# Source information
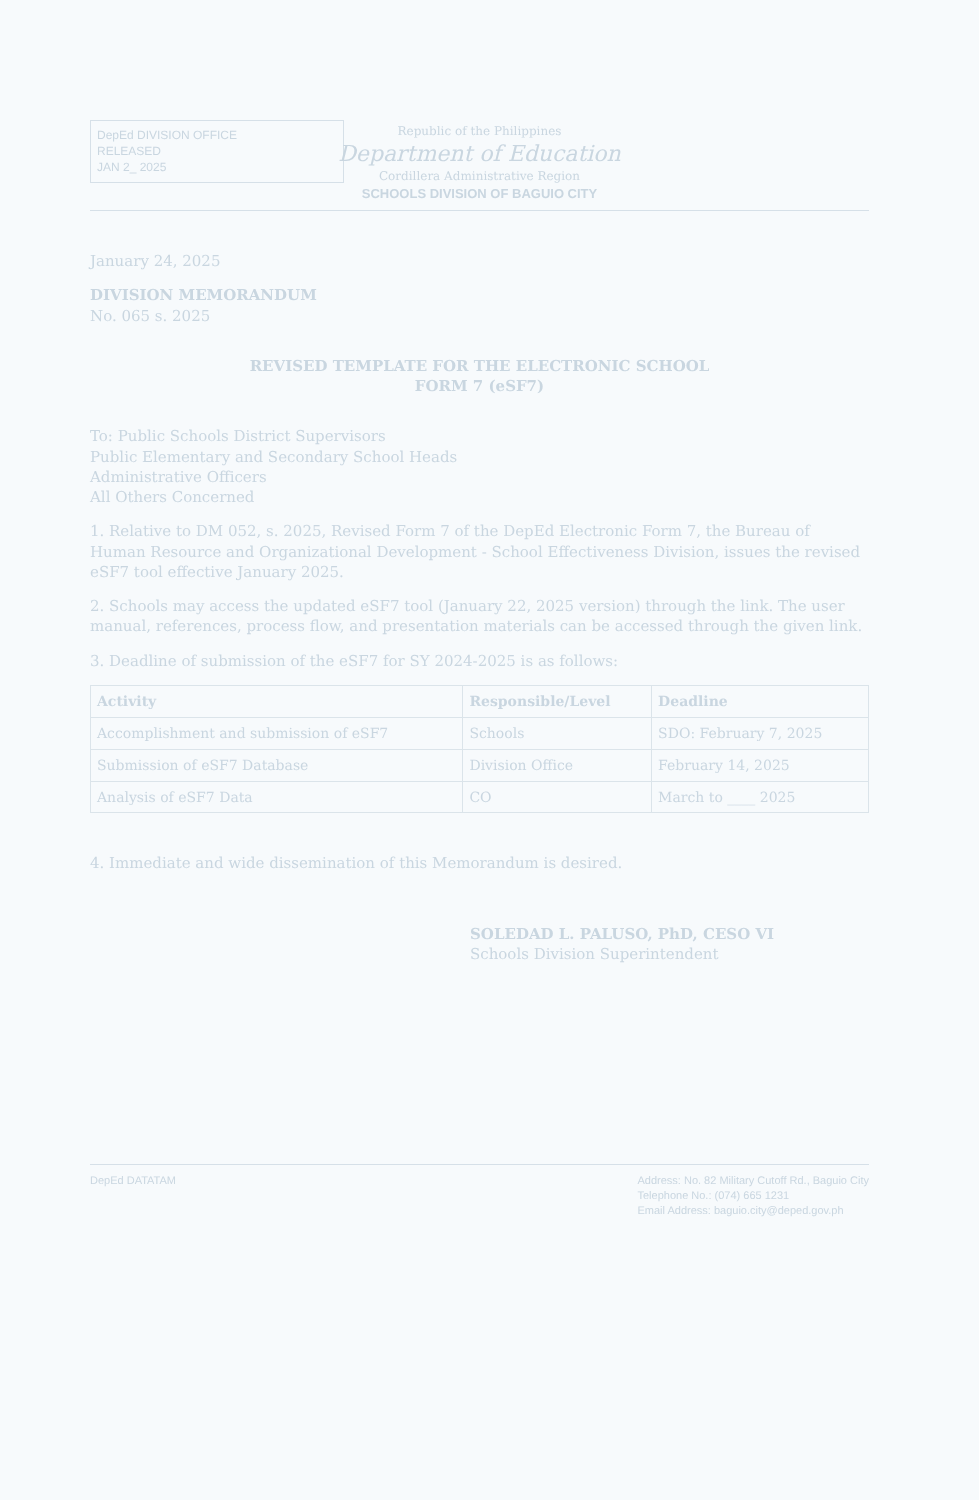DepEd DIVISION OFFICE
RELEASED
JAN 2_ 2025
Republic of the Philippines
Department of Education
Cordillera Administrative Region
SCHOOLS DIVISION OF BAGUIO CITY
January 24, 2025
DIVISION MEMORANDUM
No. 065 s. 2025
REVISED TEMPLATE FOR THE ELECTRONIC SCHOOL
FORM 7 (eSF7)
To: Public Schools District Supervisors
Public Elementary and Secondary School Heads
Administrative Officers
All Others Concerned
1. Relative to DM 052, s. 2025, Revised Form 7 of the DepEd Electronic Form 7, the Bureau of Human Resource and Organizational Development - School Effectiveness Division, issues the revised eSF7 tool effective January 2025.
2. Schools may access the updated eSF7 tool (January 22, 2025 version) through the link. The user manual, references, process flow, and presentation materials can be accessed through the given link.
3. Deadline of submission of the eSF7 for SY 2024-2025 is as follows:
| Activity | Responsible/Level | Deadline |
| --- | --- | --- |
| Accomplishment and submission of eSF7 | Schools | SDO: February 7, 2025 |
| Submission of eSF7 Database | Division Office | February 14, 2025 |
| Analysis of eSF7 Data | CO | March to ____ 2025 |
4. Immediate and wide dissemination of this Memorandum is desired.
SOLEDAD L. PALUSO, PhD, CESO VI
Schools Division Superintendent
DepEd DATATAM Address: No. 82 Military Cutoff Rd., Baguio City
Telephone No.: (074) 665 1231
Email Address: baguio.city@deped.gov.ph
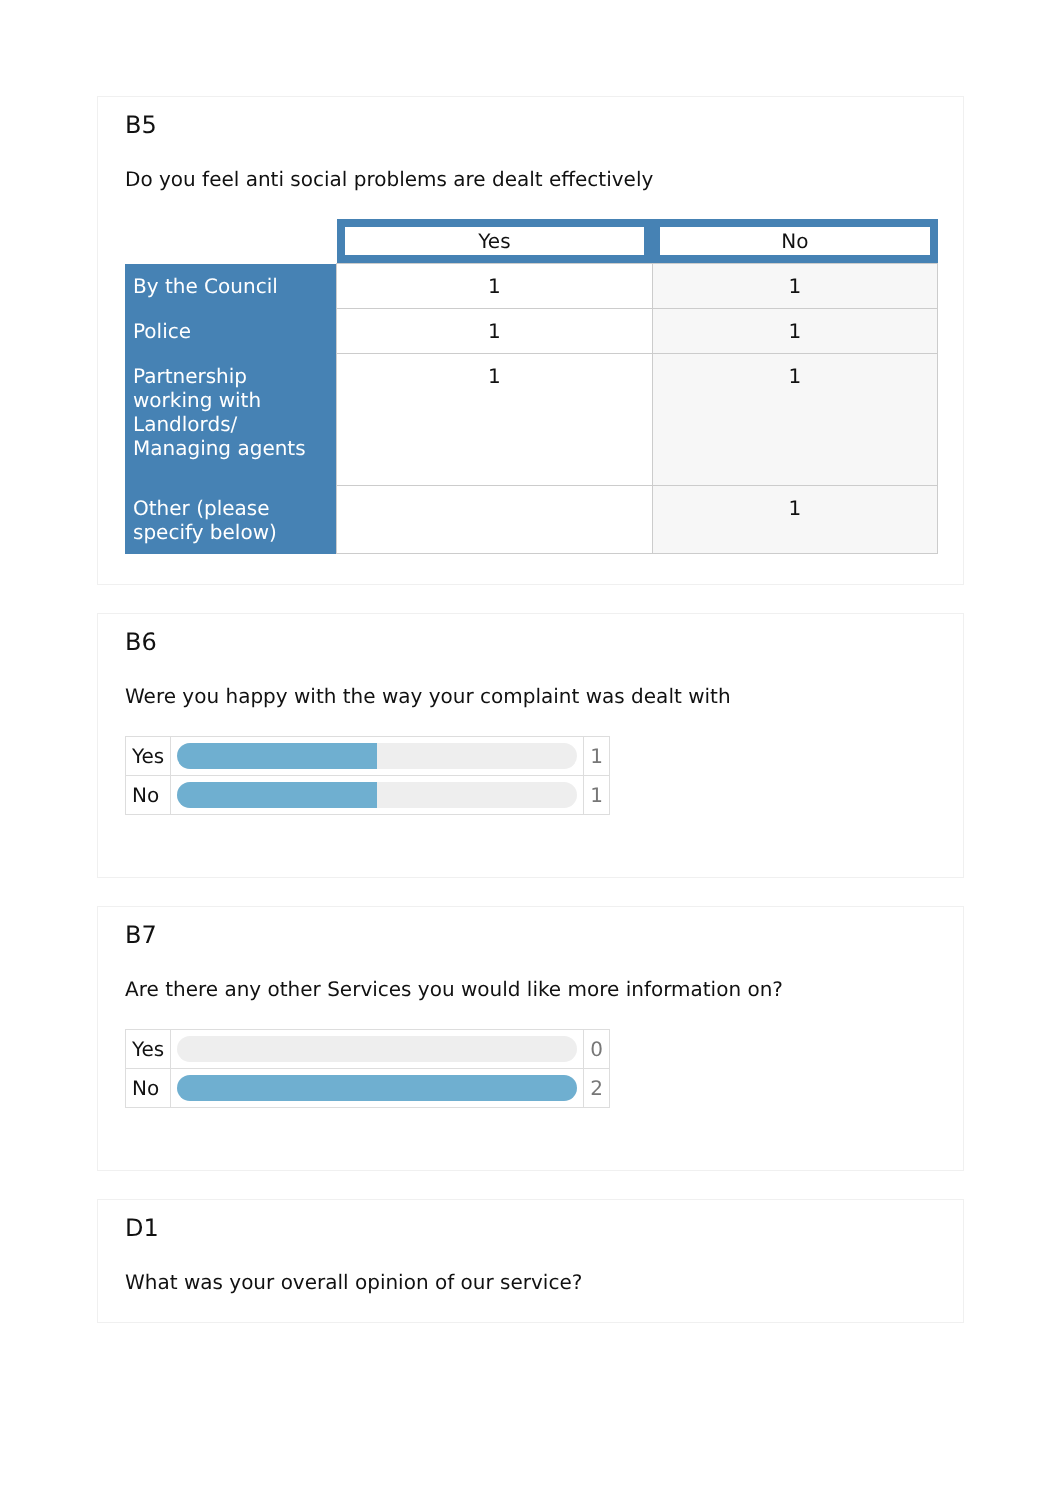B5
Do you feel anti social problems are dealt effectively
| | Yes | No |
| By the Council | 1 | 1 |
| Police | 1 | 1 |
| Partnership working with Landlords/ Managing agents | 1 | 1 |
| Other (please specify below) | | 1 |
B6
Were you happy with the way your complaint was dealt with
| Yes | | 1 |
| No | | 1 |
B7
Are there any other Services you would like more information on?
| Yes | | 0 |
| No | | 2 |
D1
What was your overall opinion of our service?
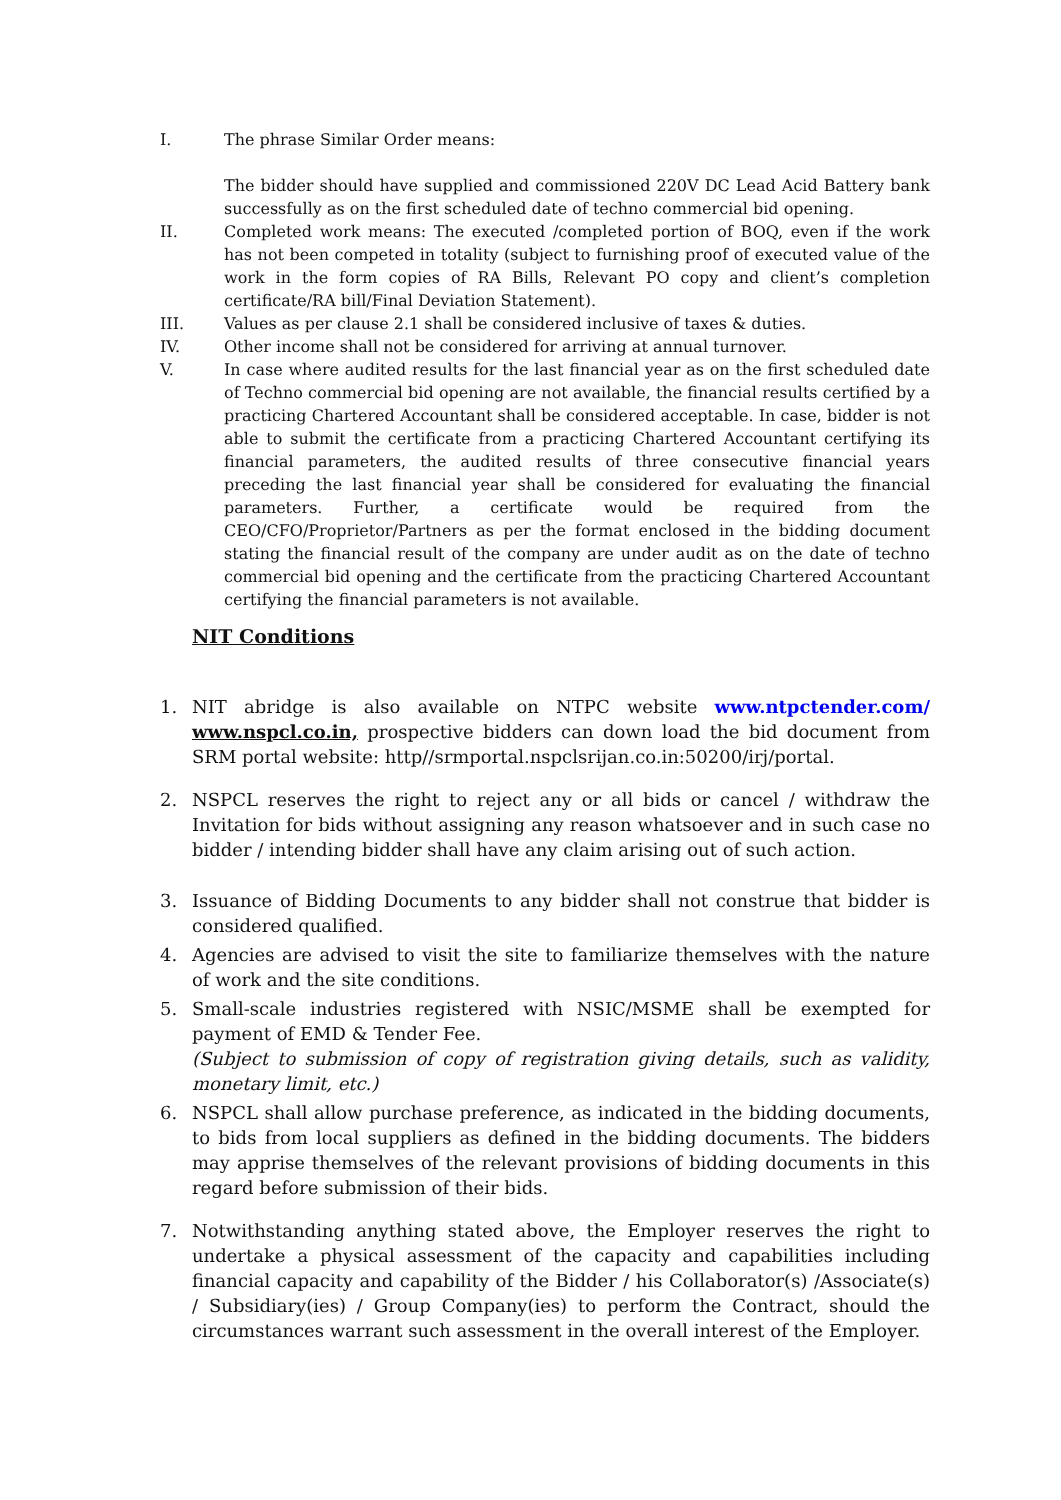I. The phrase Similar Order means:
The bidder should have supplied and commissioned 220V DC Lead Acid Battery bank successfully as on the first scheduled date of techno commercial bid opening.
II. Completed work means: The executed /completed portion of BOQ, even if the work has not been competed in totality (subject to furnishing proof of executed value of the work in the form copies of RA Bills, Relevant PO copy and client’s completion certificate/RA bill/Final Deviation Statement).
III. Values as per clause 2.1 shall be considered inclusive of taxes & duties.
IV. Other income shall not be considered for arriving at annual turnover.
V. In case where audited results for the last financial year as on the first scheduled date of Techno commercial bid opening are not available, the financial results certified by a practicing Chartered Accountant shall be considered acceptable. In case, bidder is not able to submit the certificate from a practicing Chartered Accountant certifying its financial parameters, the audited results of three consecutive financial years preceding the last financial year shall be considered for evaluating the financial parameters. Further, a certificate would be required from the CEO/CFO/Proprietor/Partners as per the format enclosed in the bidding document stating the financial result of the company are under audit as on the date of techno commercial bid opening and the certificate from the practicing Chartered Accountant certifying the financial parameters is not available.
NIT Conditions
1. NIT abridge is also available on NTPC website www.ntpctender.com/ www.nspcl.co.in, prospective bidders can down load the bid document from SRM portal website: http//srmportal.nspclsrijan.co.in:50200/irj/portal.
2. NSPCL reserves the right to reject any or all bids or cancel / withdraw the Invitation for bids without assigning any reason whatsoever and in such case no bidder / intending bidder shall have any claim arising out of such action.
3. Issuance of Bidding Documents to any bidder shall not construe that bidder is considered qualified.
4. Agencies are advised to visit the site to familiarize themselves with the nature of work and the site conditions.
5. Small-scale industries registered with NSIC/MSME shall be exempted for payment of EMD & Tender Fee.
(Subject to submission of copy of registration giving details, such as validity, monetary limit, etc.)
6. NSPCL shall allow purchase preference, as indicated in the bidding documents, to bids from local suppliers as defined in the bidding documents. The bidders may apprise themselves of the relevant provisions of bidding documents in this regard before submission of their bids.
7. Notwithstanding anything stated above, the Employer reserves the right to undertake a physical assessment of the capacity and capabilities including financial capacity and capability of the Bidder / his Collaborator(s) /Associate(s) / Subsidiary(ies) / Group Company(ies) to perform the Contract, should the circumstances warrant such assessment in the overall interest of the Employer.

# Try it
Retype word for word everything in the listing above from the line that holds "III. Values as" down to the line that holds "IV. Other income". Keep both end lines and leave out the rest.

# Output of the exercise
III. Values as per clause 2.1 shall be considered inclusive of taxes & duties.
IV. Other income shall not be considered for arriving at annual turnover.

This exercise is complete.